Tra qualche secondo sfaterò un falso mito che percorre come un brivido la schiena di genitori e nonni.
Si può fare il bagno al mare dopo aver mangiato senza rischiare la congestione.
Stupiti?
Preoccupati?
Tranquilli: prima di dirvi questa cosa, mi sono documentato adeguatamente.
Il mito della congestione
Sulla spiaggia, dopo mezzogiorno, si vedono eserciti di ragazzini che fremono sotto l’ombrellone aspettando le fatidiche due ore che dovrebbero rendere immuni da qualunque tipo di annegamento.
La tesi popolare è la solita: indipendentemente dalla quantità e qualità del pasto, se ci si immerge subito il sangue, tutto impegnato a far lavorare l’apparato digerente, sarebbe bruscamente deviato verso la periferia degli arti per sopperire allo sbalzo termico e quindi avverrebbe il famigerato blocco.
Vediamo gli errori di questa assurda ma a tutt’oggi gettonatissima tesi.
Innanzitutto, nella letteratura medica, non ci sono cenni o prove relative a blocchi digestivi o congestioni provocati dall’immersione in acqua dopo un pasto.

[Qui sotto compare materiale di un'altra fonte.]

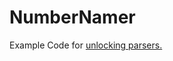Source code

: # NumberNamer

Example Code for [unlocking parsers.](https://blog.vstelt.dev/articles/unlocking-parsers)
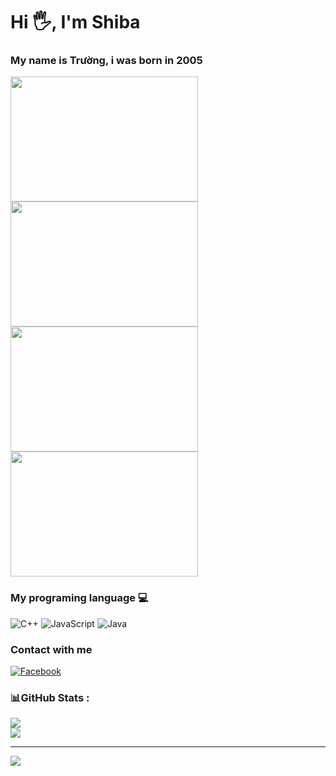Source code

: 
# Hi 🖐, I'm Shiba

### My name is Trường, i was born in 2005

<img src="https://i.ibb.co/X4y5dwP/hanazono-tae-bang-dream.gif" width="300" height="200">
<img src="https://i.ibb.co/QYLSJZJ/bandori-bang-dream.gif" width="300" height="200">
<img src="https://i.ibb.co/QmsK0hw/bang-dream-bandori.gif" width="300" height="200">
<img src="https://i.ibb.co/JjvS2zs/tae-hanazono-otae.gif" width="300" height="200">

### My programing language 💻
![C++](https://img.shields.io/badge/c++-%2300599C.svg?style=for-the-badge&logo=c%2B%2B&logoColor=white) ![JavaScript](https://img.shields.io/badge/javascript-%23323330.svg?style=for-the-badge&logo=javascript&logoColor=%23F7DF1E) ![Java](https://img.shields.io/badge/java-%23ED8B00.svg?style=for-the-badge&logo=java&logoColor=white)

### Contact with me 
[![Facebook](https://img.shields.io/badge/Facebook-%231877F2.svg?logo=Facebook&logoColor=white)](https://www.facebook.com/profile.php?id=100042009152032) 

### 📊GitHub Stats :
![](https://github-readme-stats.vercel.app/api?username=truong9c2208&theme=synthwave&hide_border=false&include_all_commits=false&count_private=false)<br/>
![](https://github-readme-streak-stats.herokuapp.com/?user=truong9c2208&theme=synthwave&hide_border=false)<br/>

---
[![](https://visitcount.itsvg.in/api?id=truong9c2208&icon=2&color=1)](https://visitcount.itsvg.in)
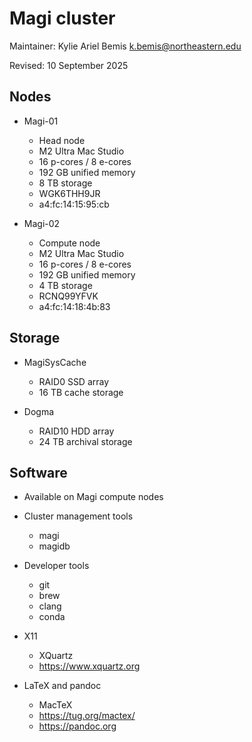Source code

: # Magi cluster

Maintainer: Kylie Ariel Bemis <k.bemis@northeastern.edu>

Revised: 10 September 2025

## Nodes

- Magi-01
	+ Head node
	+ M2 Ultra Mac Studio
	+ 16 p-cores / 8 e-cores
	+ 192 GB unified memory
	+ 8 TB storage
	+ WGK6THH9JR
	+ a4:fc:14:15:95:cb

- Magi-02
	+ Compute node
	+ M2 Ultra Mac Studio
	+ 16 p-cores / 8 e-cores
	+ 192 GB unified memory
	+ 4 TB storage
	+ RCNQ99YFVK
	+ a4:fc:14:18:4b:83

## Storage

- MagiSysCache
	+ RAID0 SSD array
	+ 16 TB cache storage

- Dogma
	+ RAID10 HDD array
	+ 24 TB archival storage

## Software

- Available on Magi compute nodes

- Cluster management tools
	+ magi
	+ magidb

- Developer tools
	+ git
	+ brew
	+ clang
	+ conda

- X11
	+ XQuartz
	+ https://www.xquartz.org

- LaTeX and pandoc
	+ MacTeX
	+ https://tug.org/mactex/
	+ https://pandoc.org
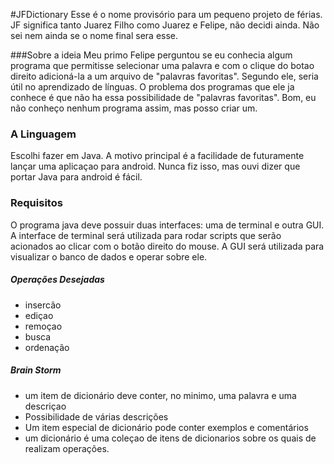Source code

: #JFDictionary
Esse é o nome provisório para um pequeno projeto de férias. JF significa tanto Juarez Filho como Juarez e Felipe, não decidi ainda. Não sei nem ainda se o nome final sera esse.


###Sobre a ideia
 Meu primo Felipe perguntou se eu conhecia algum programa que permitisse selecionar uma palavra e com o clique do botao direito adicioná-la a um arquivo de "palavras favoritas". Segundo ele, seria útil no aprendizado de línguas. O problema dos programas que ele ja conhece é que não ha essa possibilidade de "palavras favoritas". Bom, eu não conheço nenhum programa assim, mas posso criar um.
 
### A Linguagem
Escolhi fazer em Java. A motivo principal é a facilidade de futuramente lançar uma aplicaçao para android. Nunca fiz isso, mas ouvi dizer que portar Java para android é fácil.

### Requisitos
O programa java deve possuir duas interfaces: uma de terminal e outra GUI. A interface de terminal será utilizada para rodar scripts que serão acionados ao clicar com o botão direito do mouse. A GUI será utilizada para visualizar o banco de dados e operar sobre ele. 

##### Operações Desejadas
* insercão
* ediçao
* remoçao
* busca
* ordenação

##### Brain Storm 
* um item de dicionário deve conter, no minimo, uma palavra e uma descriçao
* Possibilidade de várias descrições
* Um item especial de dicionário pode conter exemplos e comentários
* um dicionário é uma coleçao de itens de dicionarios sobre os quais de realizam operações.

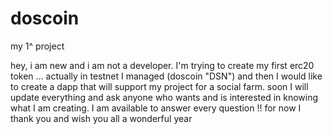 # doscoin

my 1^ project

hey, i am new and i am not a developer.
I'm trying to create my first erc20 token ... actually in testnet I managed (doscoin "DSN") and then I would like to create a dapp that will support my project for a social farm.
soon I will update everything and ask anyone who wants and is interested in knowing what I am creating. I am available to answer every question !!
for now I thank you and wish you all a wonderful year
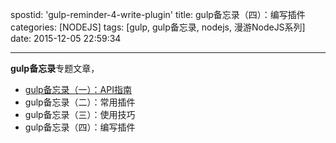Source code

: spostid: 'gulp-reminder-4-write-plugin'
title: gulp备忘录（四）：编写插件
categories: [NODEJS]
tags: [gulp, gulp备忘录, nodejs, 漫游NodeJS系列]
date: 2015-12-05 22:59:34

---

**gulp备忘录**专题文章，

- [gulp备忘录（一）：API指南](http://blog.gejiawen.com/2015/12/05/gulp-reminder-1-api/)
- gulp备忘录（二）：常用插件
- gulp备忘录（三）：使用技巧
- gulp备忘录（四）：编写插件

Non esistono nemmeno prove di annegamenti legati a questo fenomeno.
Voi mi direte che il vostro vicino di ombrellone vi ha raccontato che il cugino del suocero del genero di suo zio conosceva uno che s’è fatto il bagno dopo aver mangiato ed è morto.
Il vero rischio non è il bagno dopo mangiato, ma è, per esempio, l’ingresso in acqua troppo rapido se si è accaldati. Questo provocherebbe uno shock termico con reazioni del sistema nervoso autonomo e conseguente svenimento in acqua.
Congestione ed annegamento
Ora, smontato definitivamente questo tabù che ha relegato per anni i bambini ad attese millenarie sotto gli ombrelli al caldo torrido delle ore più calde della giornata, vediamo le principali cause di annegamento.
SI tratta di dati statistici riferiti al periodo 2005-2009 raccolti ed elaborati dal CDC (Center for disease control and prevention).
Qui trovate la pagina originale.
1. La presenza di una piscina privata in una casa dove ci sono bambini fra 1 a 4 anni.
2. Non aver imparato a nuotare
3. La mancanza di barriere che impediscano ai bambini di accedere alla piscina
4. La mancanza di supervisione costante sui bambini nei luoghi a rischio
5. I comportamenti incauti come fare il bagno in condizioni climatiche avverse (acque agitate) o andare troppo al largo e stancarsi eccessivamente nuotando
6. Il mancato uso di giubbotti di salvataggio sulle imbarcazioni
7. La presenza di epilessia o disturbi neurologici analoghi
Noterete, se sfogliate anche voi l’articolo, che non c’è alcun riferimento al cibo
Congestione sfatata: e ce lo dici solo ora?
I miei lettori ora insorgeranno e mi diranno:”Beh? E tu scrivi questo articolo solo ora, a ferie quasi finite?”
Ci ho pensato a lungo ed ho fatto numerose ricerche per evitare di scrivere inesattezze! E poi, vorrà dire che salverete questo articolo tra i vostri preferiti e l’anno prossimo sarete più tranquilli con i vostri figli!